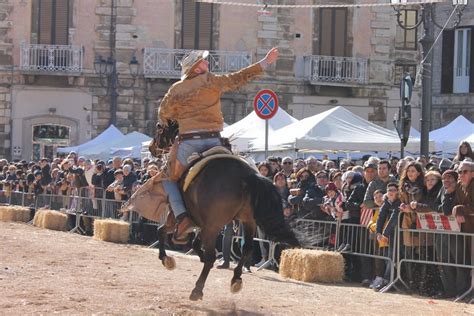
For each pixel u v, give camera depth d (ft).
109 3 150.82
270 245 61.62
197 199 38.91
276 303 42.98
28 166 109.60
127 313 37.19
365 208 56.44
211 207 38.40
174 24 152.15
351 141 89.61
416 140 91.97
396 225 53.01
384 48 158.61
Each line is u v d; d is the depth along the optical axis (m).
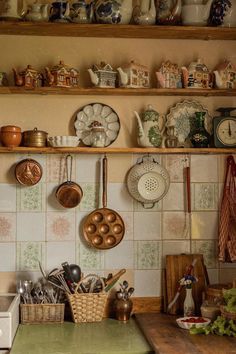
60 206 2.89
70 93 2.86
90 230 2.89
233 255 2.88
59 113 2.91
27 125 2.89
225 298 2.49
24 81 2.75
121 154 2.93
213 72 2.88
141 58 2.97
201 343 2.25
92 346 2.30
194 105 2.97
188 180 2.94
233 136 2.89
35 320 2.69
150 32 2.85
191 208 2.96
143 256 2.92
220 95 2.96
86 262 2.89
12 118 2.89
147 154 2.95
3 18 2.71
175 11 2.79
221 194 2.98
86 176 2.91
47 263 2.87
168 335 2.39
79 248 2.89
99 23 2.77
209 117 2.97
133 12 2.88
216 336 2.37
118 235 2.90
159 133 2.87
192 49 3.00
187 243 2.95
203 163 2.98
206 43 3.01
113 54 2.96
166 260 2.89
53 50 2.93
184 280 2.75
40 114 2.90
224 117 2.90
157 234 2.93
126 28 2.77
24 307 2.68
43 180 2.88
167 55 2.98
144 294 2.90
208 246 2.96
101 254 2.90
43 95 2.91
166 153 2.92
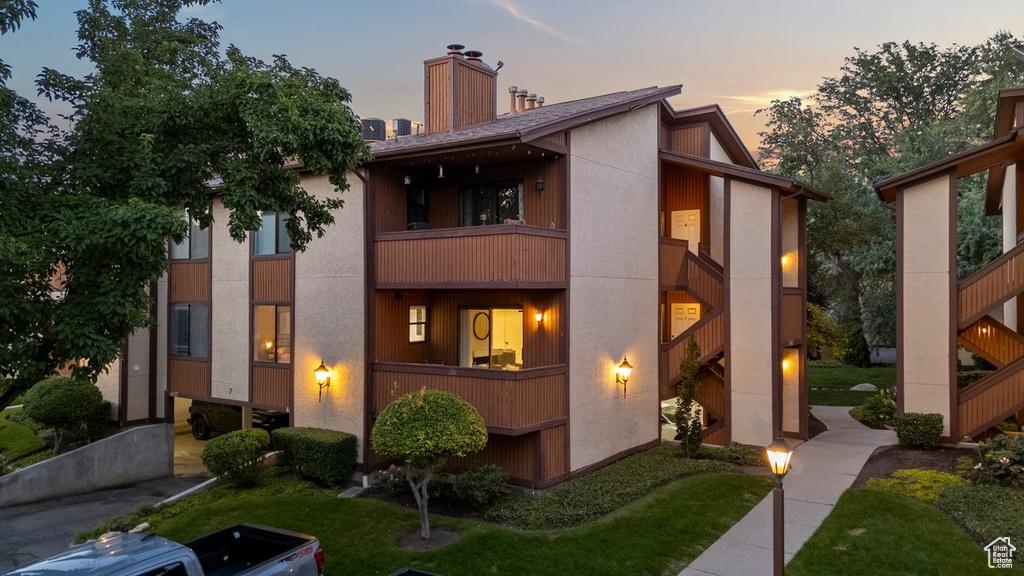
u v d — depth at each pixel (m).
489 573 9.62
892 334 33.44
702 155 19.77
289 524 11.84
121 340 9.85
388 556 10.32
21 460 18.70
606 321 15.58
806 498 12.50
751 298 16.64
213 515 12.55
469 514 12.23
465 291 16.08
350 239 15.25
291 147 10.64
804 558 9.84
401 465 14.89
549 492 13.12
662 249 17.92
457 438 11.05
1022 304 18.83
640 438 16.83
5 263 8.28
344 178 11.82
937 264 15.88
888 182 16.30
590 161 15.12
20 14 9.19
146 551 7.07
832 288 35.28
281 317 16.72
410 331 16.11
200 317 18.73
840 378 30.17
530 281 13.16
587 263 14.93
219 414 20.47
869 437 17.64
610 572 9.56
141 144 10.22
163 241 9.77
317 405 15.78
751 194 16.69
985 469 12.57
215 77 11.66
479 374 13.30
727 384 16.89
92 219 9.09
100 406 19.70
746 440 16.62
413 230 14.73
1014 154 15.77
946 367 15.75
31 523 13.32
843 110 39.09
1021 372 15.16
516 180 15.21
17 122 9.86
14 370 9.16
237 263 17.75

++++++++++++++++++++

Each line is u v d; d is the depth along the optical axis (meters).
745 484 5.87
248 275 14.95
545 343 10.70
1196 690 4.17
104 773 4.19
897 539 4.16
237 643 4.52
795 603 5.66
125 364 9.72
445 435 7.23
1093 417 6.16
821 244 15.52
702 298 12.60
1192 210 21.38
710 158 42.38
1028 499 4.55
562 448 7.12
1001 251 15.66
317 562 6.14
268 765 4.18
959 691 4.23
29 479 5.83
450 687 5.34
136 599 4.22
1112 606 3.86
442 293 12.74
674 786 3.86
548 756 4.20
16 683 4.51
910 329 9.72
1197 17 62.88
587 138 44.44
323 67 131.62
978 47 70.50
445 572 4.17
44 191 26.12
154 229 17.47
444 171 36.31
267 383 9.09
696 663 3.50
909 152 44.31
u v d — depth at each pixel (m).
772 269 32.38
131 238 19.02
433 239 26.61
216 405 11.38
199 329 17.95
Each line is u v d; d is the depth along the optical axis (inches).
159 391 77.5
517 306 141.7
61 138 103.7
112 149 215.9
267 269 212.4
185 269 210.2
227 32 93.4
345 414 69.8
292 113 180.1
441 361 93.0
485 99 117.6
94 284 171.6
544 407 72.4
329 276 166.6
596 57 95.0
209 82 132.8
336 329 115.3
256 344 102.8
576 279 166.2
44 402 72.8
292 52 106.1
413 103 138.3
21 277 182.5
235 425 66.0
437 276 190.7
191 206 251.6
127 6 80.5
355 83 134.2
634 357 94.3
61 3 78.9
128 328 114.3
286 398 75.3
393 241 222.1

++++++++++++++++++++

◆ **Try it**
What's needed is an exact copy of the lines above from the one with "203 163 2.98" through the one with "237 263 17.75", both included; the pictures stay out.

◆ **Result**
203 163 2.98
206 43 3.01
113 54 2.96
166 260 2.89
53 50 2.93
184 280 2.75
40 114 2.90
224 117 2.90
157 234 2.93
126 28 2.77
24 307 2.68
43 180 2.88
167 55 2.98
144 294 2.90
208 246 2.96
101 254 2.90
43 95 2.91
166 153 2.92
u v d — depth at each pixel (m).
489 573 9.62
892 334 33.44
702 155 19.77
289 524 11.84
121 340 9.85
388 556 10.32
21 460 18.70
606 321 15.58
806 498 12.50
751 298 16.64
213 515 12.55
469 514 12.23
465 291 16.08
350 239 15.25
291 147 10.64
804 558 9.84
401 465 14.89
549 492 13.12
662 249 17.92
457 438 11.05
1022 304 18.83
640 438 16.83
5 263 8.28
344 178 11.82
937 264 15.88
888 182 16.30
590 161 15.12
20 14 9.19
146 551 7.07
832 288 35.28
281 317 16.72
410 331 16.11
200 317 18.73
840 378 30.17
530 281 13.16
587 263 14.93
219 414 20.47
869 437 17.64
610 572 9.56
141 144 10.22
163 241 9.77
317 405 15.78
751 194 16.69
985 469 12.57
215 77 11.66
479 374 13.30
727 384 16.89
92 219 9.09
100 406 19.70
746 440 16.62
413 230 14.73
1014 154 15.77
946 367 15.75
31 523 13.32
843 110 39.09
1021 372 15.16
516 180 15.21
17 122 9.86
14 370 9.16
237 263 17.75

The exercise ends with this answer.